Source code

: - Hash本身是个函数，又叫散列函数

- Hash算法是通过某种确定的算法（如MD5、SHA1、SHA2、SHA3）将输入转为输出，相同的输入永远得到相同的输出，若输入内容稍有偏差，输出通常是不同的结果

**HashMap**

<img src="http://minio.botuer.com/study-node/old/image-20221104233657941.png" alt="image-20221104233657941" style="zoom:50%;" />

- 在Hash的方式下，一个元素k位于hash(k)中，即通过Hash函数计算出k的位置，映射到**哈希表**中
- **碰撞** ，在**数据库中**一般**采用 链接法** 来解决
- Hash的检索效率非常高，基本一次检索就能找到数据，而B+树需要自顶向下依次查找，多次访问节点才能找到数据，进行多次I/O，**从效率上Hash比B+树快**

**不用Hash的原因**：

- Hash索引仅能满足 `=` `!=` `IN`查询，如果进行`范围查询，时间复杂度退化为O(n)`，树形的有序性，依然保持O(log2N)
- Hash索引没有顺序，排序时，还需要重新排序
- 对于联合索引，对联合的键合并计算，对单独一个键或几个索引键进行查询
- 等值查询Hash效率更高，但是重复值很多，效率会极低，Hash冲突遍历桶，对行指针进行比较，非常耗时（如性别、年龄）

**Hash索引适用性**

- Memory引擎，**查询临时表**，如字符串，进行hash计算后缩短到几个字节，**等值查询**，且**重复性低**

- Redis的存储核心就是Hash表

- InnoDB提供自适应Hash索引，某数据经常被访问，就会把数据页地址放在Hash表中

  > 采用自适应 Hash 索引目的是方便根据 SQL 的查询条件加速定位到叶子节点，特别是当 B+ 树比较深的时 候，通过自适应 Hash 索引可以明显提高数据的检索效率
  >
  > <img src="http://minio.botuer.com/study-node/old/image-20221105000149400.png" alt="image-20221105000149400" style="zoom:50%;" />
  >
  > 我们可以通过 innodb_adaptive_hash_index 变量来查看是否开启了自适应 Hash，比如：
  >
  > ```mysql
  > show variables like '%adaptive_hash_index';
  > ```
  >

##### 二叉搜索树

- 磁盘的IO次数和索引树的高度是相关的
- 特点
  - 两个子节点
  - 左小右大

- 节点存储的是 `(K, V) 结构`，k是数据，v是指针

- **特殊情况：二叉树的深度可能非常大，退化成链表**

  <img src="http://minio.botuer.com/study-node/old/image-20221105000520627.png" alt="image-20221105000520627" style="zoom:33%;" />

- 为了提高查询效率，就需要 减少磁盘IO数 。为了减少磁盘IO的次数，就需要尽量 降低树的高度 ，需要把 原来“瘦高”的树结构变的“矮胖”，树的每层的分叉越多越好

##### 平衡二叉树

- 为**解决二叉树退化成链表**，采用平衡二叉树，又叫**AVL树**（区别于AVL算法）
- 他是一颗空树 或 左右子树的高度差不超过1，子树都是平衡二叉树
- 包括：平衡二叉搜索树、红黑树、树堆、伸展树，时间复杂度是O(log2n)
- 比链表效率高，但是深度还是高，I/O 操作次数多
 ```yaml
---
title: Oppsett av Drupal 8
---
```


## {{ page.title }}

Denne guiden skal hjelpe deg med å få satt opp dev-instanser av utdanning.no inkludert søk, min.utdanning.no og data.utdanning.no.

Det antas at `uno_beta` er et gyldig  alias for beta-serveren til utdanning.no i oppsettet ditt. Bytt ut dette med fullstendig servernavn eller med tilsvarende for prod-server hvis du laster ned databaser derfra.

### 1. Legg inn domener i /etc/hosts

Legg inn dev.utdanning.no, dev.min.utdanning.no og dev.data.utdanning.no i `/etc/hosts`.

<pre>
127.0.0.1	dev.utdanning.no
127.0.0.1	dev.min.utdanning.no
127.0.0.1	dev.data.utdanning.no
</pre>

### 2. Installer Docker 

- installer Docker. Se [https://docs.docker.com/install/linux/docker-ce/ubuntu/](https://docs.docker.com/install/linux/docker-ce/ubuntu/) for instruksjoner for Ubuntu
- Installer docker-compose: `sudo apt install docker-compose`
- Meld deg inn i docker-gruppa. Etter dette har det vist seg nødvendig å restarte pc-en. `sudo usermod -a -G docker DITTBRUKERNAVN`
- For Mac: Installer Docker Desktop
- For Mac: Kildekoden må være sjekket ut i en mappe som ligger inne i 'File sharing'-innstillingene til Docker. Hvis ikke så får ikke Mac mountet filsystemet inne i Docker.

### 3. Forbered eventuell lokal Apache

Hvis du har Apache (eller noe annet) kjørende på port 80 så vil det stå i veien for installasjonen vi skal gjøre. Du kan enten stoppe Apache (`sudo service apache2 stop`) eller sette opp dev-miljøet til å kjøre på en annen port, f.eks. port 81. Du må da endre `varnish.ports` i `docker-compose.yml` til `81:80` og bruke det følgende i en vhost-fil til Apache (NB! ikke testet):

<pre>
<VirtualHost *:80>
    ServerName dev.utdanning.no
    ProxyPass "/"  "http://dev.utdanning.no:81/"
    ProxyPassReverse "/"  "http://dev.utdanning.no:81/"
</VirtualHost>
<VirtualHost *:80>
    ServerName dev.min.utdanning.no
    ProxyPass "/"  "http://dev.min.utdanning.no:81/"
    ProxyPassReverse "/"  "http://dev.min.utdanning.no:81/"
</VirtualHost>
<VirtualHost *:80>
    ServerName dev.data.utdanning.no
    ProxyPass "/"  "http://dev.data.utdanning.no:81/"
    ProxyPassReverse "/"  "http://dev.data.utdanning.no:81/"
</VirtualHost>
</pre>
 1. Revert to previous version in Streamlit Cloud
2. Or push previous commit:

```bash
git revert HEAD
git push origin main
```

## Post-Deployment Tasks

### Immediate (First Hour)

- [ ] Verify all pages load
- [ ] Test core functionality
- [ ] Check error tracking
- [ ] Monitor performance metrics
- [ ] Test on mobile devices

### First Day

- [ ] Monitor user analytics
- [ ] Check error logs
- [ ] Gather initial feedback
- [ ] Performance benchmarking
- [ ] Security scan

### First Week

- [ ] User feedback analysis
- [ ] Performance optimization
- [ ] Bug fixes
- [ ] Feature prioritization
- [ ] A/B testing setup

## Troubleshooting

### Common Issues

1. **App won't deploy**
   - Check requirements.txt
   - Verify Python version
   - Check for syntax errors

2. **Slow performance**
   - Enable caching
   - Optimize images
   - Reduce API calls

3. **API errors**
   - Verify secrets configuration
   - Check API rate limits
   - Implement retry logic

^^^^^^^^^^^^^^^^

- **Brief**
Pull out each line of the listing that holds the string "hosts".

- **Reply to the task**
### 1. Legg inn domener i /etc/hosts
Legg inn dev.utdanning.no, dev.min.utdanning.no og dev.data.utdanning.no i `/etc/hosts`.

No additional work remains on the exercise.